In diesen Stationen eines langen und wechselhaften Lebens als Staatsmann und Kirchenfürst treten Dalbergs schillernde Persönlichkeit, seine menschliche Güte und Hilfsbereitschaft, sein geistig-politisches Profil als führender Vertreter der katholischen Aufklärung, seine literarischen und wissenschaftlichen Interessen sowie sein Mäzenatentum, aber auch seine zentralen politischen Ideen, die er unter rasch wechselnden Rahmenbedingungen stets weiterverfolgte, hervor. Drei übergreifende Themen kommen dabei immer wieder zur Sprache: Erstens die zahlreichen Anläufe zu einer Reform der Reichsverfassung, die er nach 1806 unter veränderten Vorzeichen durch den Ausbau des Rheinbundes weiterverfolgte, sowie der deutschen Reichskirche unter einem Primas Germaniae durch ein Reichs- bzw. Rheinbundkonkordat, die allesamt am Desinteresse bzw. Widerstand des Heiligen Stuhls, Österreichs und Preußens sowie Napoleons und der größeren Rheinbundstaaten scheiterten.
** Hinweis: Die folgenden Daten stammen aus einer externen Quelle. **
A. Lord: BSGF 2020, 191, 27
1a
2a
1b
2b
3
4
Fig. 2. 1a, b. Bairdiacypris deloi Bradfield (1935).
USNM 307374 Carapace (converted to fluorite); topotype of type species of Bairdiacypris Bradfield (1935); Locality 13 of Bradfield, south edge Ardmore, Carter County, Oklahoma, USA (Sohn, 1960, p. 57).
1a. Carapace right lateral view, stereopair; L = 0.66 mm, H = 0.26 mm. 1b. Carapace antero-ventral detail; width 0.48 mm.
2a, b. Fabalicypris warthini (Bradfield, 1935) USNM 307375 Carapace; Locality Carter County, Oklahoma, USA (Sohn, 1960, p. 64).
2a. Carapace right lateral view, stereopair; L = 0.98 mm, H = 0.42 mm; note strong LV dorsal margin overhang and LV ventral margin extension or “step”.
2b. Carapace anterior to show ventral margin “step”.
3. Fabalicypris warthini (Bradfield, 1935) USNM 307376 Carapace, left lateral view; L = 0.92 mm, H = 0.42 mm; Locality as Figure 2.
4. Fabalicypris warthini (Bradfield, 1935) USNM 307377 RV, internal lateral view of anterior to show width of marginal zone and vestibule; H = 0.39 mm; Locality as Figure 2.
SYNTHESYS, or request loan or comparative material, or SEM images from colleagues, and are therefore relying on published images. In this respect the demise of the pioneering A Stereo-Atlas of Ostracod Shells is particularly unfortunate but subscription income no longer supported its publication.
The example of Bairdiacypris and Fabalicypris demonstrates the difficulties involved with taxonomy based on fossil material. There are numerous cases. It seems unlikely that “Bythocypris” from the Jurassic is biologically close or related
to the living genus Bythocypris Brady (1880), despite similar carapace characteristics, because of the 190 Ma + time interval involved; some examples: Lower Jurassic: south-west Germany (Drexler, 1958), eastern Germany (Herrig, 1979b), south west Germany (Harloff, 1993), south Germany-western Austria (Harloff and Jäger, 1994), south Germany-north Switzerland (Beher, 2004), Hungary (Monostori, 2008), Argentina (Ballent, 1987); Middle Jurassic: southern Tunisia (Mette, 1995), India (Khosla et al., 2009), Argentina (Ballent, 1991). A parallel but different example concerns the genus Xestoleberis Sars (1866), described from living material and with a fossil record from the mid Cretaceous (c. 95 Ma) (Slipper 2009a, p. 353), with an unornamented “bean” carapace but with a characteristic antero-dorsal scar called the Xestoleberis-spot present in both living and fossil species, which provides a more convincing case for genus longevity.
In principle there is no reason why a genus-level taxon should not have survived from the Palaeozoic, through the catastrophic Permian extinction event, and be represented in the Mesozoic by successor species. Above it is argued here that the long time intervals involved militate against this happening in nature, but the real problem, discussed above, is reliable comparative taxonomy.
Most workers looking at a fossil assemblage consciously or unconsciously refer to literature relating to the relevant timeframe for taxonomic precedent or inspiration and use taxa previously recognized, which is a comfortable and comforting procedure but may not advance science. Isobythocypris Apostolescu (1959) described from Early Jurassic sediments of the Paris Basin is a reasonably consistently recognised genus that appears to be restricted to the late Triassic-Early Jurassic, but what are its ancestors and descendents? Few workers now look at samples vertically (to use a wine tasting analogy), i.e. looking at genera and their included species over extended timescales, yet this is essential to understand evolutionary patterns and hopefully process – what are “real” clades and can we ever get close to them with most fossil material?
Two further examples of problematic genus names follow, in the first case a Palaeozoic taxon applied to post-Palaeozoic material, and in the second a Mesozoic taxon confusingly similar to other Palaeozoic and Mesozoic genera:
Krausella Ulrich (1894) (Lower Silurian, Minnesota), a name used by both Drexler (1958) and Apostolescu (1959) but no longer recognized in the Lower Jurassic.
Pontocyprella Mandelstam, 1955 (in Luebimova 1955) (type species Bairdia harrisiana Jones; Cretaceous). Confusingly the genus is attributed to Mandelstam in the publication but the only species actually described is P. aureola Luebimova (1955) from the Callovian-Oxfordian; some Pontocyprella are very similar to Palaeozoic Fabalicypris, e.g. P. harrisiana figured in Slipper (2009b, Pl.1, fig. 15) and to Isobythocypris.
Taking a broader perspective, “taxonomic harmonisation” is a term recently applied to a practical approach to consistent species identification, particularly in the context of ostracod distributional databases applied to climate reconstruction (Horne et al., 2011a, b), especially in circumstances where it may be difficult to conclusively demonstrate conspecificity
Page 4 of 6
Zweitens die Reformpolitik Dalbergs in seinen jeweiligen Herrschaftsgebieten (Erfurt, Konstanz, Regensburg, Primatialstaat, Großherzogtum Frankfurt), die seine lebenslange Prägung durch den aufgeklärten Absolutismus offenbart. Während Dalberg sich damit vor dem Untergang des Alten Reiches auf der Höhe der Zeit befand, stieß ein solches Konzept unter den veränderten Rahmenbedingungen nach 1806 schnell an seine Grenzen, so dass Dalbergs Reformbilanz im Vergleich zu den führenden Rheinbundstaaten eher bescheiden ausfiel, was vom Autor allerdings nicht thematisiert wird. Großen Raum nimmt drittens das problematische Verhältnis Dalbergs zu Napoleon ein. Bei aller Sympathie spart Hömig hier nicht mit Kritik an seinem Protagonisten, dessen politische Fehler - etwa die Bestellung von Napoleons Onkel Kardinal Fesch zu seinem Koadjutor 1806 - deutlich benannt werden. Zwar sei Dalberg kein willenloser Erfüllungsgehilfe Napoleons gewesen - den Dalberg zum "Werkzeug der Vorsehung" (523) und "Riesengeist" (528) überhöhte -, doch habe er sich immer mehr in Illusionen geflüchtet und sei dadurch zum Gefangenen der Politik Bonapartes geworden.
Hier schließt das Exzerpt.